None of us, and I mean none of us, has an inkling about how horrible it would be. But if we are to have a future of any kind whatsoever, we'd better get more of a clue than the woman in the MAGA hat in Iowa who seemed to so casually look forward to a Civil War between her side and the side she was told to hate. Who you hated and why will be hard to remember when death comes to your door.

What role would Donald Trump play in such a conflagration? In a recent essay for TomDispatch, historian Alfred McCoy offers these observations:

Whether it's a poor country like the Philippines or a superpower like the United States, democracy is a surprisingly fragile construct. Its worst enemy is often an ousted ex-president, angry over his humiliation and perfectly willing to destroy the constitutional order to regain power.

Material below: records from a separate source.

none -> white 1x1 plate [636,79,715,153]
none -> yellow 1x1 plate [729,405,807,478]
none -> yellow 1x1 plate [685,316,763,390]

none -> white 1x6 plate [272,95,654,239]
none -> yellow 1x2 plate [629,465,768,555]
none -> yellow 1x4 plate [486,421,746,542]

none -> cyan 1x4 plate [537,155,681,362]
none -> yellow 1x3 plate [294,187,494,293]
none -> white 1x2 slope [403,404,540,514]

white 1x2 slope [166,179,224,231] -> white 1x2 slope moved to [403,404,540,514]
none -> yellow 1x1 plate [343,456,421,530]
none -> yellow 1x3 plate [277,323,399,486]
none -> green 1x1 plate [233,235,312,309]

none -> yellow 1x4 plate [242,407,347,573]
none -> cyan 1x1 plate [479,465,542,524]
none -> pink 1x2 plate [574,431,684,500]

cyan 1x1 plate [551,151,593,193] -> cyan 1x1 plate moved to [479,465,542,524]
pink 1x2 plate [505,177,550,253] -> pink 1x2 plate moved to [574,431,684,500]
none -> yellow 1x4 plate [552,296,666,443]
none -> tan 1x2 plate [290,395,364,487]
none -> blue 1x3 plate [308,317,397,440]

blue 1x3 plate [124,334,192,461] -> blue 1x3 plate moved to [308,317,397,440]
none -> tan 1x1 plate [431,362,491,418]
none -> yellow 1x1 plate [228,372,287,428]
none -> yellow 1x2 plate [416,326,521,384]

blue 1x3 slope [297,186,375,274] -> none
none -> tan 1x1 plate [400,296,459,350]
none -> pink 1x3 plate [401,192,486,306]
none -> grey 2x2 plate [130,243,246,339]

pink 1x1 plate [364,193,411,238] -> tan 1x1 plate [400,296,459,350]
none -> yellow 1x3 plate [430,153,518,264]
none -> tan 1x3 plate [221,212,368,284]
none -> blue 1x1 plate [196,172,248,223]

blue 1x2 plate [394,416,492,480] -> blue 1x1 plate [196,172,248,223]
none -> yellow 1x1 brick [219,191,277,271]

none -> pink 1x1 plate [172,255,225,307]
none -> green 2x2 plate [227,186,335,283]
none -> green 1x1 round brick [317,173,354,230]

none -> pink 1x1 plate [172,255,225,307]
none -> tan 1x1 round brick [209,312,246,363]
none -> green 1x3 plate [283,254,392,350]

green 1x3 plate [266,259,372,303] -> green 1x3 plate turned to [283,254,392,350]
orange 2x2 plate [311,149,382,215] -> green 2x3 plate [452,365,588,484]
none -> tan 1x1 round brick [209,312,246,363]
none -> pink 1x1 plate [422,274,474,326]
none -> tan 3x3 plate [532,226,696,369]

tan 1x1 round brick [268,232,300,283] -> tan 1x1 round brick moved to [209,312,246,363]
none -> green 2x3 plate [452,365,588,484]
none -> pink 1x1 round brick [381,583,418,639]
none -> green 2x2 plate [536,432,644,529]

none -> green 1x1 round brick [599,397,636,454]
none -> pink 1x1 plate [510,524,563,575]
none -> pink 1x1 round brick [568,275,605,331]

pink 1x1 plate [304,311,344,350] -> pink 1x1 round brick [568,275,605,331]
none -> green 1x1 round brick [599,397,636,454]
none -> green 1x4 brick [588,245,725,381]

No matter how angry such an ex-president might be, however, his urge for a political coup can't succeed without the help of raw force, whether from a mob, a disgruntled military, or some combination of the two….
So, in 2024, as the continuing erosion of America's global power creates a crisis of confidence among ordinary Americans, expect Donald Trump to be back, not as the slightly outrageous candidate of 2016 or even as the former president eager to occupy the White House again, but as a militant demagogue with thundering racialist rhetoric, backed by a revanchist Republican Party ready, with absolute moral certainty, to bar voters from the polls, toss ballots out, and litigate any loss until hell freezes over.
And if all that fails, the muscle will be ready for another violent march on Washington. Be prepared, the America we know is worsening by the month.

There are many expert voices who are sounding the alarm about the potential of a second American Civil War, and marshaling reasonably evidence why it likely will not happen.

But even the fact that so many public voices, and so many ordinary Americans, find themselves in a moment where such an eventuality must be seriously considered indicates how dire the country's democracy crisis really is.

At its core, these discussions of a possible second American Civil War reveal that the rise of Trumpism, and the full-on embrace of fascism by the "conservative" movement reflect a nation in existential crisis.

The distinction between "nation" and "country" is critical here. A country is an agreed-upon set of laws and governing institutions, but a nation is the symbols, ideas, stories, shared values and beliefs and other intangibles that give a people a sense of community and shared destiny that is distinct and different from other people in other places.

Trump World and the MAGAverse, and those fellow travelers who have pledged loyalty to the Republican-fascist movement, have a fundamentally different conception of the nation than do other Americans. Who "owns" the country? Who are its rightful heirs? Do some Americans have a special and privileged birthright status as compared to other Americans?

If America succumbs to a second civil war or other widespread political violence, the answers to those questions will become the dividing line. As the truism goes, no one hates like family. The American people — that is, our American family, which has endured, with considerable difficulty, for close to 250 years — may soon be reminded of that truth on a brutal massive scale.